Goal of the exercise: Swap "Корзина" for "Корзина покупок" in the records, beginning at the first line and stopping after the line containing "Minden jog fenntartva.". Return those lines otherwise unchanged, omitting the pictures.

Top of Records shown

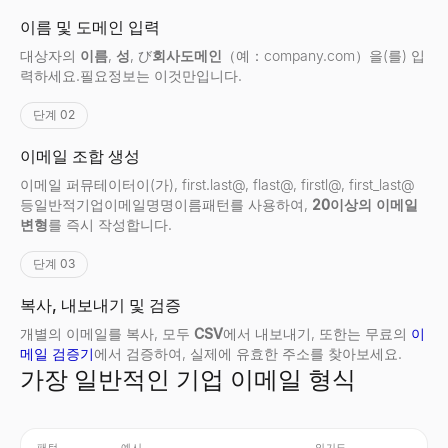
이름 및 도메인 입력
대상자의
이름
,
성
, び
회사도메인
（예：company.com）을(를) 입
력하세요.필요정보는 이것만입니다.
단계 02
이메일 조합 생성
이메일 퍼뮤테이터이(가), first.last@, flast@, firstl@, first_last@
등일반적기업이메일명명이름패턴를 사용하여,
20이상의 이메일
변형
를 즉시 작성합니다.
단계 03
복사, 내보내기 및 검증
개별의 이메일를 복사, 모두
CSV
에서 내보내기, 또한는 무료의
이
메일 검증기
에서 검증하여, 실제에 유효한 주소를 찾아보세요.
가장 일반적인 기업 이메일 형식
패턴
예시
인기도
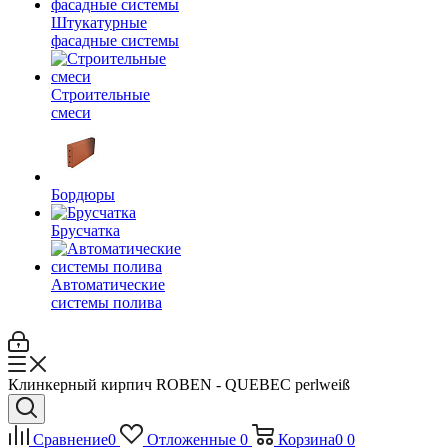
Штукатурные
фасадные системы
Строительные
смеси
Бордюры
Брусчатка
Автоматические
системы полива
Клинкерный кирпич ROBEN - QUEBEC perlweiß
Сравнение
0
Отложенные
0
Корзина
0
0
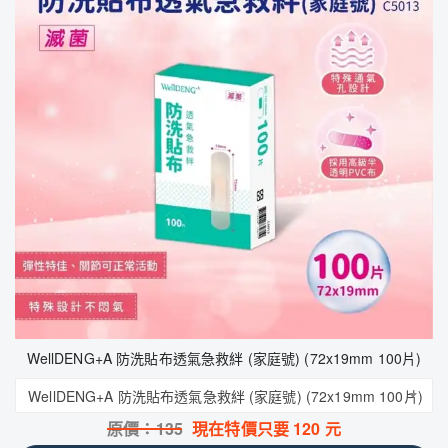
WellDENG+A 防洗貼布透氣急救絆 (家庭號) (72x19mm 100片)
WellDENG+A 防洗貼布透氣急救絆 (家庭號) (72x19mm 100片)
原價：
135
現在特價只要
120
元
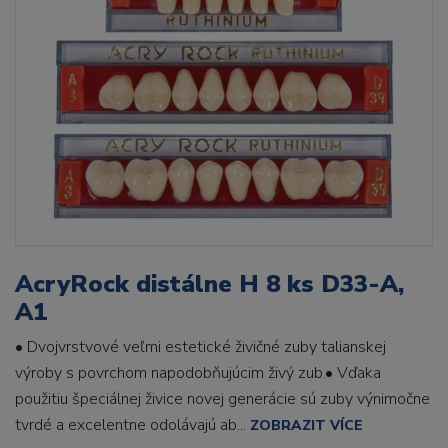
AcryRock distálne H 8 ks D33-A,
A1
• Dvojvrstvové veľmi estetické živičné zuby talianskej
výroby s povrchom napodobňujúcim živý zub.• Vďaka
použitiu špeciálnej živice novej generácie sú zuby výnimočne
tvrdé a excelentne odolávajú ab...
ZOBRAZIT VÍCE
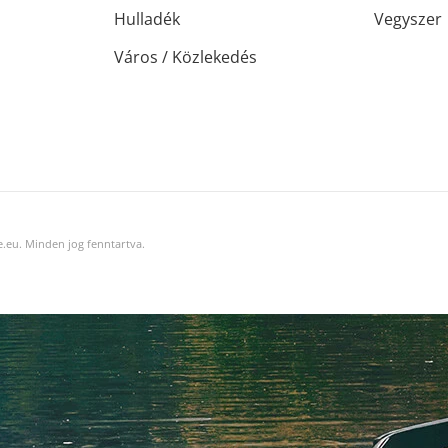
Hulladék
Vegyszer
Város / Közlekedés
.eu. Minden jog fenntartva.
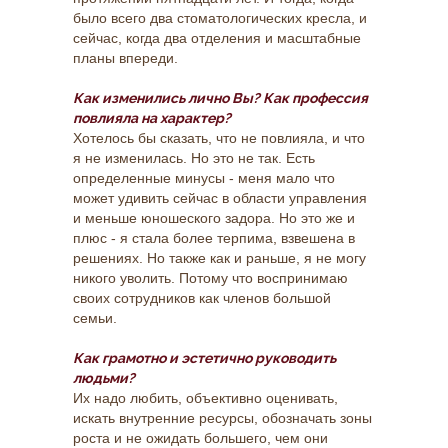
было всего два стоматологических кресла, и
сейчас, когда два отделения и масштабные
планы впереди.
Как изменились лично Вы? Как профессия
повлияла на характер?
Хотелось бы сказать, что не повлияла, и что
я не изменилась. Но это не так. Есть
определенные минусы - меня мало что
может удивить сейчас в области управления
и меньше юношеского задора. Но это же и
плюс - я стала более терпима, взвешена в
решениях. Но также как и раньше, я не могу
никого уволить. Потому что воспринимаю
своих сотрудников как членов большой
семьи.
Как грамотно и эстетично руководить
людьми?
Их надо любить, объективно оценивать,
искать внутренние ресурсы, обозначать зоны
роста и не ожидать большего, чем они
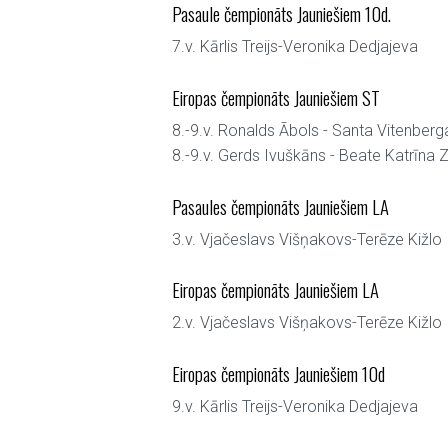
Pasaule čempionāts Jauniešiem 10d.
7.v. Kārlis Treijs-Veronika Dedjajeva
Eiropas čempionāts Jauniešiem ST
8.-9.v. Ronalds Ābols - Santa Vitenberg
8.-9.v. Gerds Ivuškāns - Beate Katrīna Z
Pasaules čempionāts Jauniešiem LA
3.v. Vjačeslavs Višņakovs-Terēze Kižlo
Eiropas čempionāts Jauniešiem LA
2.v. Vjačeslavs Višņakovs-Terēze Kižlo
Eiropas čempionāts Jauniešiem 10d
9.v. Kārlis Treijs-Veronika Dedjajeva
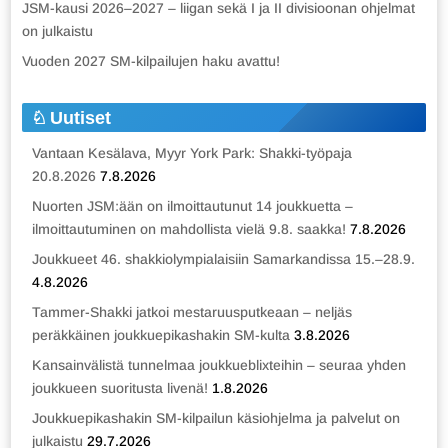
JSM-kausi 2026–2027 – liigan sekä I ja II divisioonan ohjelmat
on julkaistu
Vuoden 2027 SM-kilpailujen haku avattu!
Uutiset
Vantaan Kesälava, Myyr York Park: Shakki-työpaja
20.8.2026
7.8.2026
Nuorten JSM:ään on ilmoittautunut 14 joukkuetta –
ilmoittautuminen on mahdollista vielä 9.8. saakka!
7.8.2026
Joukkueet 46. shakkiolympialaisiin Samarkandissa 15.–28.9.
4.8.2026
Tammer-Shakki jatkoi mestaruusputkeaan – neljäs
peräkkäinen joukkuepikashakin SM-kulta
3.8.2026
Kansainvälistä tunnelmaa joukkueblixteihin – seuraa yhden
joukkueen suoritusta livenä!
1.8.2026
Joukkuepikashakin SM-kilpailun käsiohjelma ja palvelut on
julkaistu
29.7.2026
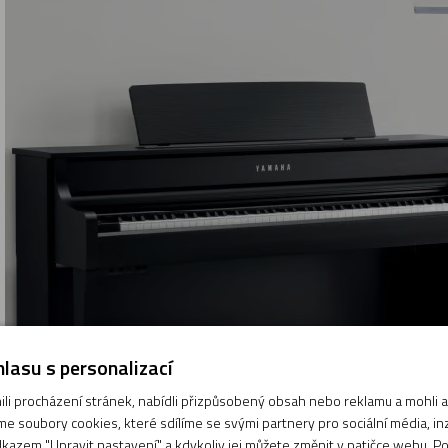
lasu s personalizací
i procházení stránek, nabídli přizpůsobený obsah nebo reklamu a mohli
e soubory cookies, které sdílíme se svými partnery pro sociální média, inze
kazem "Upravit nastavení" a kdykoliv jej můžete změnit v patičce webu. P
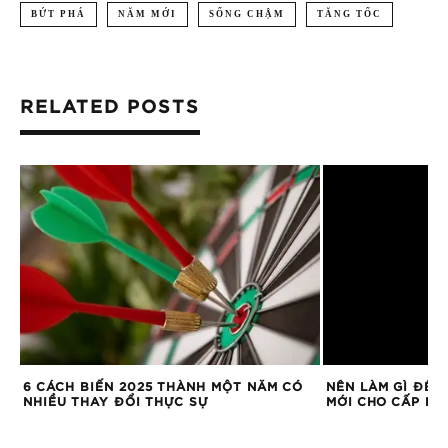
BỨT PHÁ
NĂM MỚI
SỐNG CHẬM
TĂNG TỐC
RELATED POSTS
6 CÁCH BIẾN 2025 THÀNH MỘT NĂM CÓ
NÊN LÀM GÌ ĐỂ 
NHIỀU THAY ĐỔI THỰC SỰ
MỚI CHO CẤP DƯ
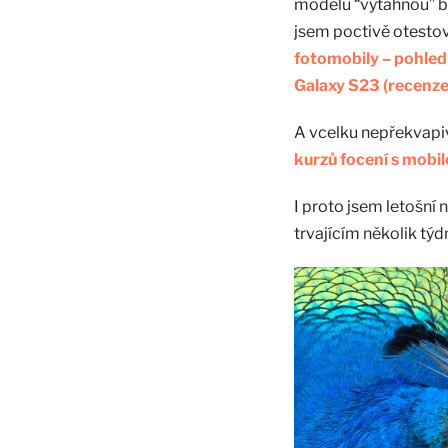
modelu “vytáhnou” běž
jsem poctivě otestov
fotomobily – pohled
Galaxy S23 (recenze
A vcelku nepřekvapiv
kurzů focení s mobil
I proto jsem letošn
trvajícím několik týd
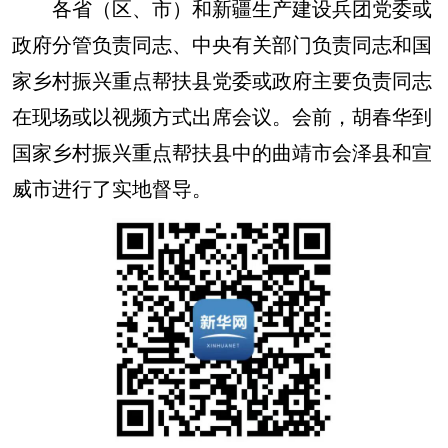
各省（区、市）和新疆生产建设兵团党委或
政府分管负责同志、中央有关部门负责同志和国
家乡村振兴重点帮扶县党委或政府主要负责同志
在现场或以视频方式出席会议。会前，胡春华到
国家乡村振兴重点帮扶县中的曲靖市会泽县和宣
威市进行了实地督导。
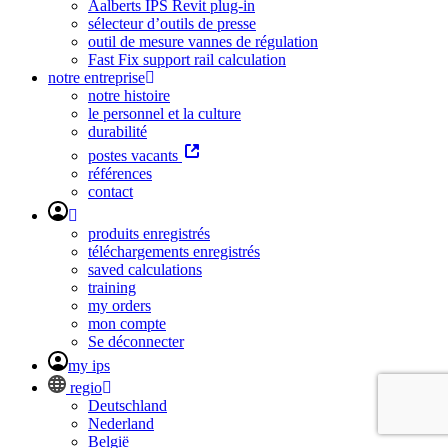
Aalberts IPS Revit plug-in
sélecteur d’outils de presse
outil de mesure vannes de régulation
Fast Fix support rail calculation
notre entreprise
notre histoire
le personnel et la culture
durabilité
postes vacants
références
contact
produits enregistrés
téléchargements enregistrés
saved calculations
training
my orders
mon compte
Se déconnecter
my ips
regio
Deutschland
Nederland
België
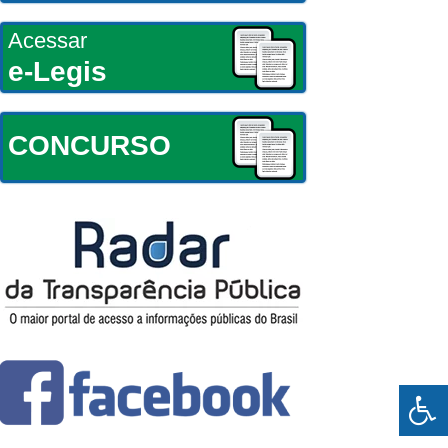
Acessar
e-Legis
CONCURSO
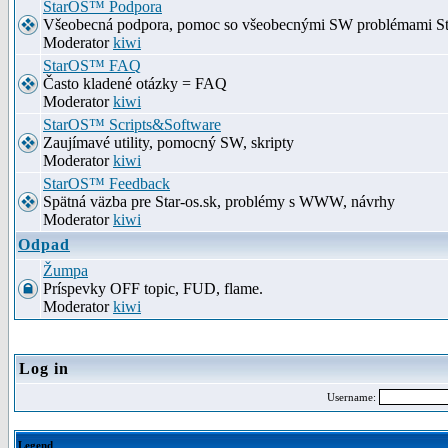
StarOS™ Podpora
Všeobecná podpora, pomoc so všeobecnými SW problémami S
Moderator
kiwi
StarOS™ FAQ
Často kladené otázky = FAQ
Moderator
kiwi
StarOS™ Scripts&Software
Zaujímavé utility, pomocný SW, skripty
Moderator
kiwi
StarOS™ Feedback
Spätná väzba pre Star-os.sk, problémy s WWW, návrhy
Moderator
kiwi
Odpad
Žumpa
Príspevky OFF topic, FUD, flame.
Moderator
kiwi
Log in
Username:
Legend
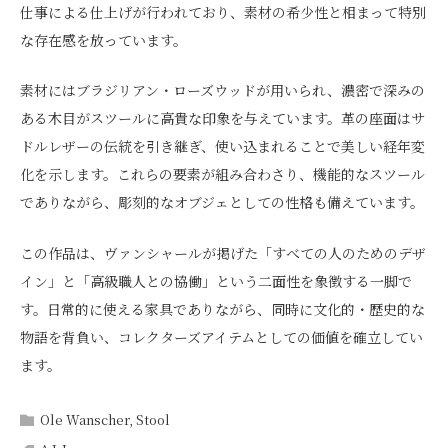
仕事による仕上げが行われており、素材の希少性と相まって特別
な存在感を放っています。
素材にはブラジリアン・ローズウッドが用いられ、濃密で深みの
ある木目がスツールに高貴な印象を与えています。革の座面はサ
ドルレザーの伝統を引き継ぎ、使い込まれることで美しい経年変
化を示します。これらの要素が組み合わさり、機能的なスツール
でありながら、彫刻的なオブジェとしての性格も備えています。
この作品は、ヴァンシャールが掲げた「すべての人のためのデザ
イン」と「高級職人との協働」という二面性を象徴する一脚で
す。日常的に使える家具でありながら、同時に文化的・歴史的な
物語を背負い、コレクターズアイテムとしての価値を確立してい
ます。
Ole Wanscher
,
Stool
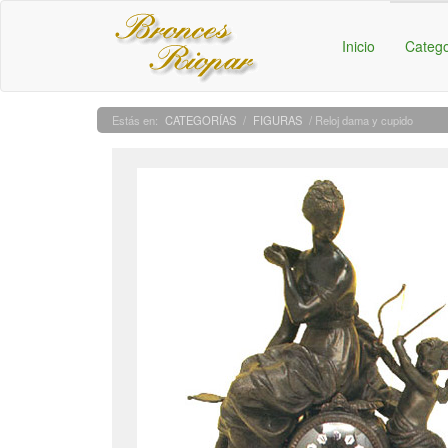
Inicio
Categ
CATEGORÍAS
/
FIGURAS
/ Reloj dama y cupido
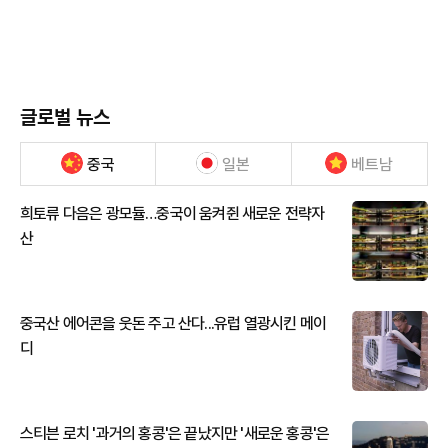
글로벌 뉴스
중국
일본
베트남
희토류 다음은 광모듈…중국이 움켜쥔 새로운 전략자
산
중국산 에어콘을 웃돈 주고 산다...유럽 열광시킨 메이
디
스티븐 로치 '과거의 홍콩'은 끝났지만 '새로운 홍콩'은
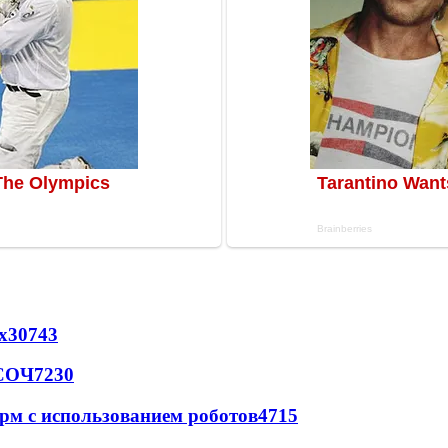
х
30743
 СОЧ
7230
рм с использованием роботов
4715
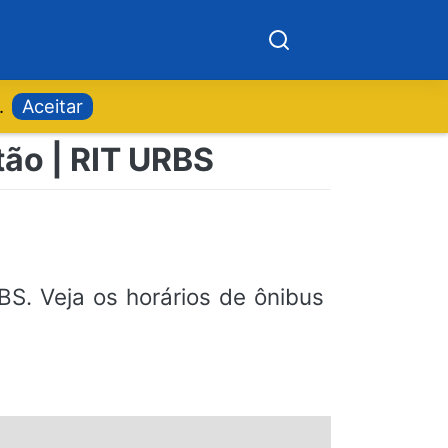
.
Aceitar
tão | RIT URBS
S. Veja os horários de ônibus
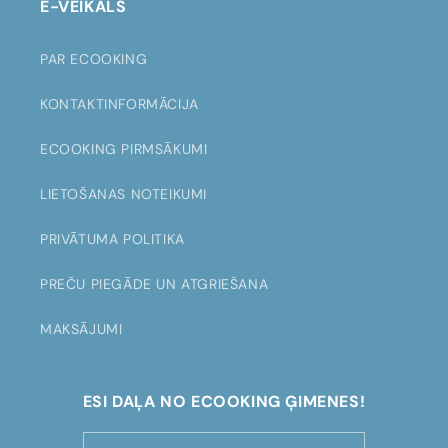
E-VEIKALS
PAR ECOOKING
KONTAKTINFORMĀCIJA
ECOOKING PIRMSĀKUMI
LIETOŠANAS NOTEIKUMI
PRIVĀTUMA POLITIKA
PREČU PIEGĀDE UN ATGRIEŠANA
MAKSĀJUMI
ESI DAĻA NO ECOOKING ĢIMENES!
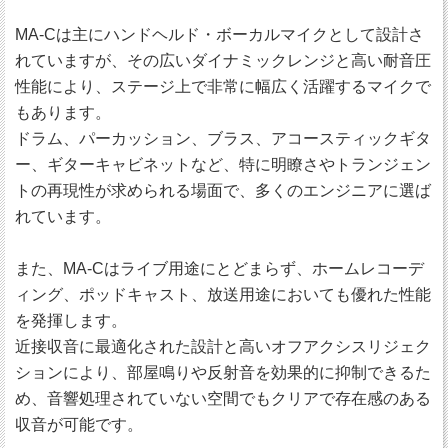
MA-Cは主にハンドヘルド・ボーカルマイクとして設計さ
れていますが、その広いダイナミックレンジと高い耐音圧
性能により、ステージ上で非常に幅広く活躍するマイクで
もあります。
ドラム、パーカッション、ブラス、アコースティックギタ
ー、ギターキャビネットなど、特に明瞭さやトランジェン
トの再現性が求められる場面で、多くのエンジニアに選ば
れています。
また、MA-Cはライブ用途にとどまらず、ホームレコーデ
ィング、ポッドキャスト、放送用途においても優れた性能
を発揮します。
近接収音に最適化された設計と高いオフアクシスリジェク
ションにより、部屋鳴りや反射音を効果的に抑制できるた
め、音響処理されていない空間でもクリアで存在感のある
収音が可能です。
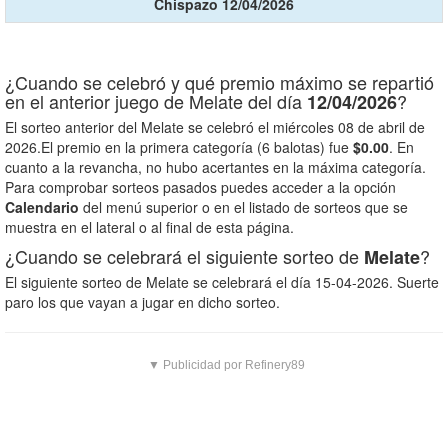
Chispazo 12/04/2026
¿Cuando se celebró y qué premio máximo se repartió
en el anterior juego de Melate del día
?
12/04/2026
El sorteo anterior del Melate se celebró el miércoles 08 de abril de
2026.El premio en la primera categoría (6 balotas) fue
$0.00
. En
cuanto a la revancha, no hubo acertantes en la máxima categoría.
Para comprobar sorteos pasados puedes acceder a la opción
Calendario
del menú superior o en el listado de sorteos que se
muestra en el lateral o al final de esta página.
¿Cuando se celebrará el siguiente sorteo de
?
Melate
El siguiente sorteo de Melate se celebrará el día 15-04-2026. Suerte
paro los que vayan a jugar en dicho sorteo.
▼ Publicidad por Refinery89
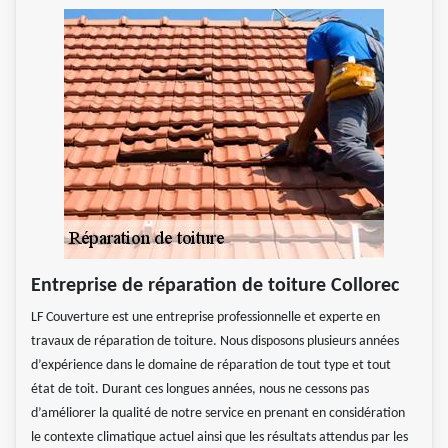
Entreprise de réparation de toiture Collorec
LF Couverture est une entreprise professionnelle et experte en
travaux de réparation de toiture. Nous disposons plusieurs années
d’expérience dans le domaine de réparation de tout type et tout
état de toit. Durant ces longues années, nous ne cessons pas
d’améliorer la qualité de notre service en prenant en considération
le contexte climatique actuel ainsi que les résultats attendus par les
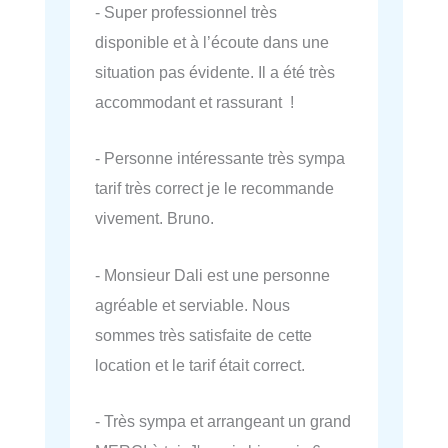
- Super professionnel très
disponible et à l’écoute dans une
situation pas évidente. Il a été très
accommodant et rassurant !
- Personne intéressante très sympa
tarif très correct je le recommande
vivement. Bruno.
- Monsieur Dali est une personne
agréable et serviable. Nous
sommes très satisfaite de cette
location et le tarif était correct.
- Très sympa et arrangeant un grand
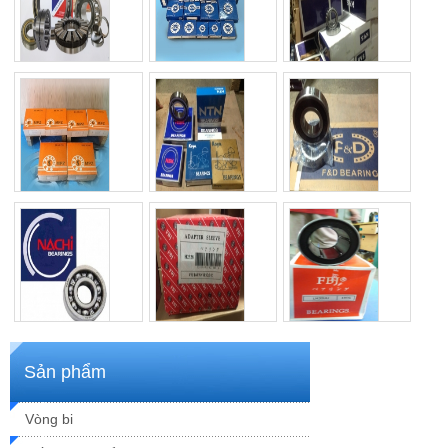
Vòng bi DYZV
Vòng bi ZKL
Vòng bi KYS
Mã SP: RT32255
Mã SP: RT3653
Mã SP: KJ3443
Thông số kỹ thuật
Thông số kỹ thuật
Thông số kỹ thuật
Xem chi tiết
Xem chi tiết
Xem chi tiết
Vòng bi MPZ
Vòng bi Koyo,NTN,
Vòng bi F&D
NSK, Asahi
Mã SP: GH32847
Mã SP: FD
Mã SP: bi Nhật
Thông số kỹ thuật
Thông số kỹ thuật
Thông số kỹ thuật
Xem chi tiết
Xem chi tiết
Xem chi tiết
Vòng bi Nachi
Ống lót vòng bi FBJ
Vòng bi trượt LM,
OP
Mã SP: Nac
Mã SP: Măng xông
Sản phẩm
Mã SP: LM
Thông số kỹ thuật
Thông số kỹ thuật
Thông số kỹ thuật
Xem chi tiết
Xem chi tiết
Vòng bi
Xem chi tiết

Bottom of Records shown

Task response:
이름 및 도메인 입력
대상자의
이름
,
성
, び
회사도메인
（예：company.com）을(를) 입
력하세요.필요정보는 이것만입니다.
단계 02
이메일 조합 생성
이메일 퍼뮤테이터이(가), first.last@, flast@, firstl@, first_last@
등일반적기업이메일명명이름패턴를 사용하여,
20이상의 이메일
변형
를 즉시 작성합니다.
단계 03
복사, 내보내기 및 검증
개별의 이메일를 복사, 모두
CSV
에서 내보내기, 또한는 무료의
이
메일 검증기
에서 검증하여, 실제에 유효한 주소를 찾아보세요.
가장 일반적인 기업 이메일 형식
패턴
예시
인기도
Штукатурные
фасадные системы
Строительные
смеси
Бордюры
Брусчатка
Автоматические
системы полива
Клинкерный кирпич ROBEN - QUEBEC perlweiß
Сравнение
0
Отложенные
0
Корзина покупок
0
0
WellDENG+A 防洗貼布透氣急救絆 (家庭號) (72x19mm 100片)
WellDENG+A 防洗貼布透氣急救絆 (家庭號) (72x19mm 100片)
原價：
135
現在特價只要
120
元
AcryRock distálne H 8 ks D33-A,
A1
• Dvojvrstvové veľmi estetické živičné zuby talianskej
výroby s povrchom napodobňujúcim živý zub.• Vďaka
použitiu špeciálnej živice novej generácie sú zuby výnimočne
tvrdé a excelentne odolávajú ab...
ZOBRAZIT VÍCE
Hulladék
Vegyszer
Város / Közlekedés
.eu. Minden jog fenntartva.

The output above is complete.